Could you give back exactly the lines below from the one with "wrist: (154, 265)" through the one with "index mcp: (664, 443)", without a single picture?

--- --- ---

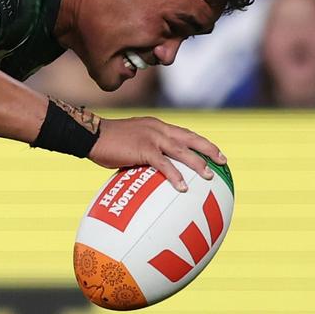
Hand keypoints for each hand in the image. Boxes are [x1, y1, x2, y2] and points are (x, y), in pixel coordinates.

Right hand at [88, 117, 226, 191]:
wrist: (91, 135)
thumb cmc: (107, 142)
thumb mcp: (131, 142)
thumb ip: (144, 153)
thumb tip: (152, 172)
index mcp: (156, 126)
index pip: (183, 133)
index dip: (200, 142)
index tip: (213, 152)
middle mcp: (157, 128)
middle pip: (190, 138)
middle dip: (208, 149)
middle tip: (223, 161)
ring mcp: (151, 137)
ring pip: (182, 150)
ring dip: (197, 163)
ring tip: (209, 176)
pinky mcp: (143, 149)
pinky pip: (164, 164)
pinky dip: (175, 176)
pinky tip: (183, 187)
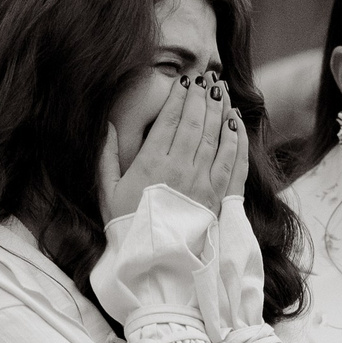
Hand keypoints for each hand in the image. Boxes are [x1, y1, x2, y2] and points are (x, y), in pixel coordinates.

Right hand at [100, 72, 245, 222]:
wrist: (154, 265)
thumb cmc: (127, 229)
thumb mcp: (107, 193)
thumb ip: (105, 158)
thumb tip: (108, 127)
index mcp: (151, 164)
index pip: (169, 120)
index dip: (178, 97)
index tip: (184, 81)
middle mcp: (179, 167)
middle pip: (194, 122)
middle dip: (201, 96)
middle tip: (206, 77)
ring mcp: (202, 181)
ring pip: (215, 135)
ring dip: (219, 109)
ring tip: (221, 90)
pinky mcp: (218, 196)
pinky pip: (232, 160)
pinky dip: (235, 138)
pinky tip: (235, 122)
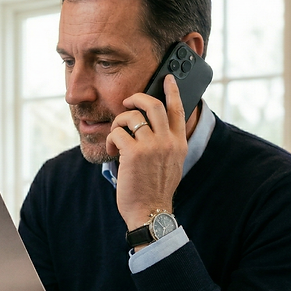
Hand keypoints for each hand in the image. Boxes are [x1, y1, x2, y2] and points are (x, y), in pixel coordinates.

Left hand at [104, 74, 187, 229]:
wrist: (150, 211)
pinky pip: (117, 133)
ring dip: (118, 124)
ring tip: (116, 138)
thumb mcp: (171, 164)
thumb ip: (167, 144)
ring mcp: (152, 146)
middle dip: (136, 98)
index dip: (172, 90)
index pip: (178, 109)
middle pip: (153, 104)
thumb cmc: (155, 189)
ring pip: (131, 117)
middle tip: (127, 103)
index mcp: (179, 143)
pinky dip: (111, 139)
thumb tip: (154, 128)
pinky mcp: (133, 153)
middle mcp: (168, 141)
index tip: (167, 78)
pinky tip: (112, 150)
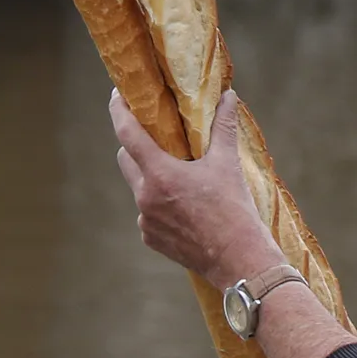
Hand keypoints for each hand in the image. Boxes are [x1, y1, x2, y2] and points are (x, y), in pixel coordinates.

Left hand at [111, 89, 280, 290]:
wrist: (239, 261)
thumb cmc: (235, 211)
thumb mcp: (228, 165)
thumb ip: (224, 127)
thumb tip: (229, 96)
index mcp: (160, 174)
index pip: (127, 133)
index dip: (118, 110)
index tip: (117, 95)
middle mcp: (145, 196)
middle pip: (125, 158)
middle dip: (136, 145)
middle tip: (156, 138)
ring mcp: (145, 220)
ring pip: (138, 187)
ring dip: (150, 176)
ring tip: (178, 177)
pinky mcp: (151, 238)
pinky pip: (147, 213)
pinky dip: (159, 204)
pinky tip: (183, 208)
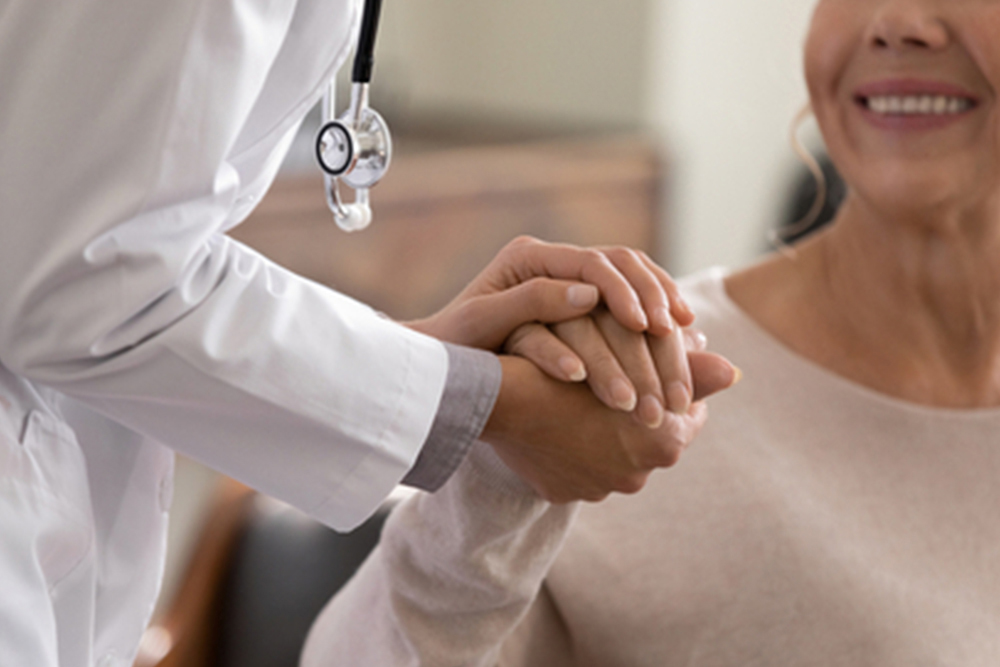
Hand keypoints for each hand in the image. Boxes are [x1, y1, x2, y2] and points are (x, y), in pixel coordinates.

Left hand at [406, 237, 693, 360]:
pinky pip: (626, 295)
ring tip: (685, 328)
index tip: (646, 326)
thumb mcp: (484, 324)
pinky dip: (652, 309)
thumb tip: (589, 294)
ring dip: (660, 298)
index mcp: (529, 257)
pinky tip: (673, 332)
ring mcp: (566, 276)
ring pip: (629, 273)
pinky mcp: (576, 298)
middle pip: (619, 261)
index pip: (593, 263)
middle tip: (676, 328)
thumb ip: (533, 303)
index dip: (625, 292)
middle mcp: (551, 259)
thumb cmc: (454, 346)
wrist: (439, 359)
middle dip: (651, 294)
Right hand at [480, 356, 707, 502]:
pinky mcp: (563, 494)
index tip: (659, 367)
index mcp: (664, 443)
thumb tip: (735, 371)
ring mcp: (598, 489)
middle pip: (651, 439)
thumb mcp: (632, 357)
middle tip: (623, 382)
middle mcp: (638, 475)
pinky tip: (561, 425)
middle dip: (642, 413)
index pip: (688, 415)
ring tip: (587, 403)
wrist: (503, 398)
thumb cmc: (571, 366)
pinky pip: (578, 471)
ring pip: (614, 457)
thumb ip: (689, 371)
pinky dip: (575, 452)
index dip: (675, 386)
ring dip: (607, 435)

--- --- ---

→ EXERCISE RESPONSE
wrist: (154, 265)
thumb cmc: (127, 229)
thumb mcp: (107, 193)
thumb ip: (105, 158)
thumb tip: (108, 127)
index mcp: (151, 164)
index pip: (169, 120)
index dip: (178, 97)
index tip: (184, 81)
middle mcp: (179, 167)
middle pip: (194, 122)
middle dip: (201, 96)
middle tip: (206, 77)
ring mcp: (202, 181)
ring pip: (215, 135)
ring dip: (219, 109)
ring tip: (221, 90)
pinky mcp: (218, 196)
pinky pip: (232, 160)
pinky dip: (235, 138)
pinky tip: (235, 122)
Hand keypoints for each hand in the image. Boxes are [x1, y1, x2, y2] and points are (x, y), in pixel coordinates.

Left hand at [104, 74, 187, 229]:
wrist: (150, 211)
pinky pip: (117, 133)
ring dip: (118, 124)
ring tip: (116, 138)
thumb mcp: (171, 164)
thumb ip: (167, 144)
ring mcp: (152, 146)
middle dip: (136, 98)
index dip: (172, 90)
index pip: (178, 109)
middle pip: (153, 104)
thumb cmc: (155, 189)
ring pip: (131, 117)
middle tip: (127, 103)
index mcp: (179, 143)
pinky dip: (111, 139)
thumb tip: (154, 128)
pinky mcp: (133, 153)
middle mcp: (168, 141)
index tip: (167, 78)
pinky tip: (112, 150)
Hand keypoints for each hand in the image. Boxes are [x1, y1, x2, y2] and points are (x, y), in pixel coordinates.

Left hand at [111, 89, 280, 290]:
wrist: (239, 261)
thumb cmc: (235, 211)
thumb mcp: (228, 165)
thumb ip: (224, 127)
thumb tip: (229, 96)
index mcp: (160, 174)
index pip: (127, 133)
index dip: (118, 110)
index tip: (117, 95)
middle mcp: (145, 196)
middle pip: (125, 158)
middle dip: (136, 145)
middle tip: (156, 138)
ring mcp: (145, 220)
ring pip: (138, 187)
ring dip: (150, 176)
ring tip: (178, 177)
pinky mcp: (151, 238)
pinky pip: (147, 213)
pinky dip: (159, 204)
pinky tip: (183, 208)
Hand keypoints for each hand in the image. Boxes are [x1, y1, x2, y2] and points are (x, y), in pixel coordinates.

Left hand at [406, 237, 693, 360]:
pinky pip: (626, 295)
ring tip: (685, 328)
index tip: (646, 326)
thumb mcp: (484, 324)
pinky dip: (652, 309)
thumb tip: (589, 294)
ring dip: (660, 298)
index mcp: (529, 257)
pinky tip: (673, 332)
ring mcp: (566, 276)
ring pip: (629, 273)
pinky mcp: (576, 298)
middle pip: (619, 261)
index pip: (593, 263)
middle tip: (676, 328)
thumb ip: (533, 303)
index dip: (625, 292)
middle mcp: (551, 259)
thumb cmc: (454, 346)
wrist: (439, 359)
middle dip: (651, 294)
Right hand at [480, 356, 707, 502]:
pinky mcp: (563, 494)
index tip: (659, 367)
index mcp: (664, 443)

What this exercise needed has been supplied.